Ad rem to these liturgical considerations of our passage are the sobering and hortatory words of Abbot Prosper Guéranger, from his commentary on Palm Sunday:

“In obedience to the wishes of the Church, we have knelt down at those words of the apostle, where he says that every knee should bow at the holy name of Jesus. If there be one time of the year rather than another, when the Son of God has a right to our fervent adorations, it is this week, when we see Him insulted in His Passion. Not only should His sufferings excite us to tender compassion; we should also keenly resent the insults that are heaped upon our Jesus, the God of infinite majesty. Let us strive, by our humble homage, to make Him amends for the indignities He suffered in atonement for our pride. Let us unite with the holy angels, who, witnessing what He has gone though for the love of man, prostrate themselves, in profoundest adoration, at the sight of His humiliations.”[13]

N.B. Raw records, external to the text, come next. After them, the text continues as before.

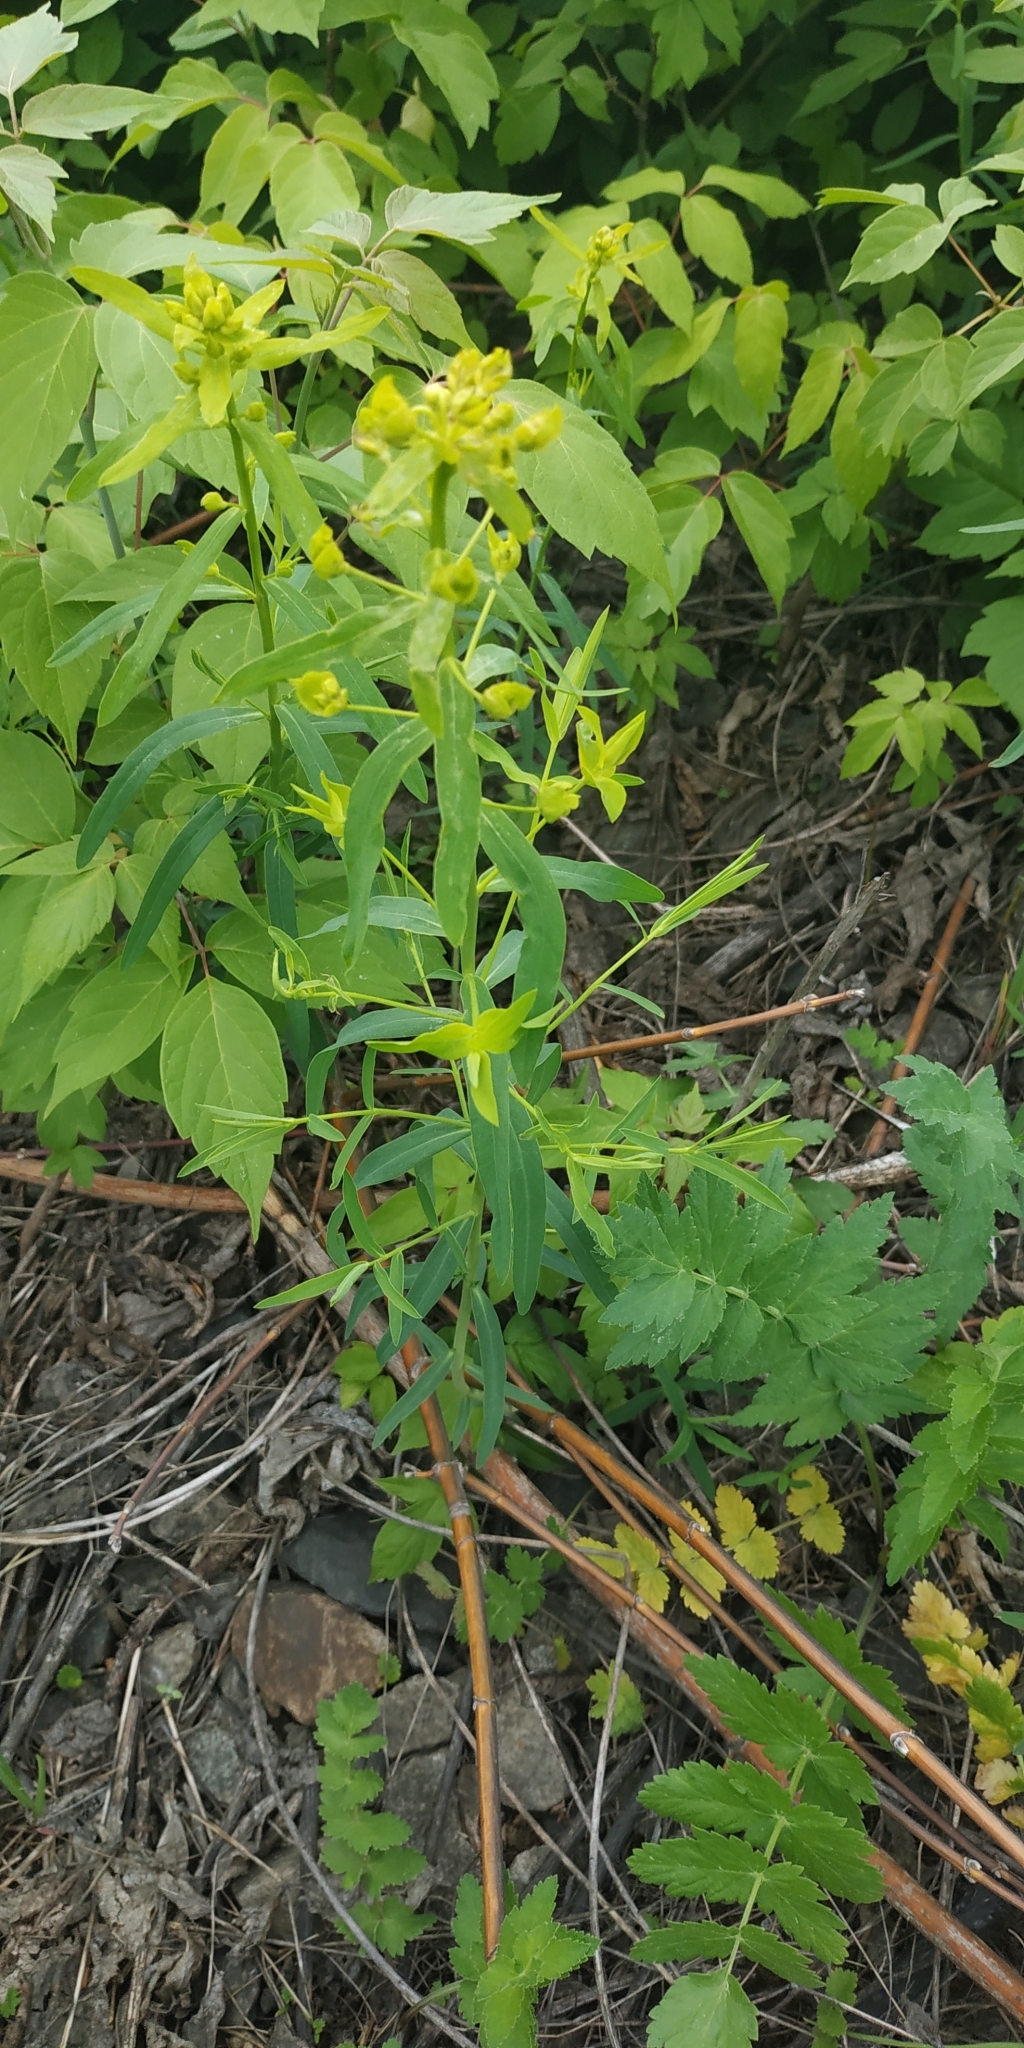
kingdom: Plantae
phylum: Tracheophyta
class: Magnoliopsida
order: Malpighiales
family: Euphorbiaceae
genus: Euphorbia
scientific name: Euphorbia virgata
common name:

[1] Inserted only to give a better sense of the heretical reading.

[2] Parente, Pietro; Piolanti, Antonio; and Garofalo, Salvatore, Dictionary of Dogmatic Theology, translated by Emmanuel Doronzo, O.M.I., S.T.D., Ph.D. (Milwaukee: The Bruce Publishing Company, 1951) p. 161.

[3] Prat, S.J., Ferdinand, The Theology of St. Paul Vol. I, translated from the Eleventh French Edition by John L. Stoddard. (Westminster, Md.: The Newman Bookshop, 1952), pp. 456-465.

[4] Chrysostom, St. John, Homily VI, 1 and 2., cited in Prat., p. 458.

[5] Ibid, 459.

[6] Ibid.

[7] Ibid.

[8] Class notes: “Lesson 3: The New Testament: St. Paul’s Hymns of Christ,” http://home.comcast.net/~icuweb/c03703.htm.

[9] Homily VI, I cited in Prat., p. 461.

[10] Prat., 462.

[11] Ibid., 461.

[12] The references here are to the Traditional Roman Rite, the ritual with which I am familiar.

[13] Guéranger, Dom Prosper, O.S.B., The Liturgical Year, Vol. 6: Passiontide and Holy Week, translated from the French by Dom Laurence Shepherd, O.S.B. (Fitzwilliam, N.H.: Loreto Publications, 2000), pp. 219-220.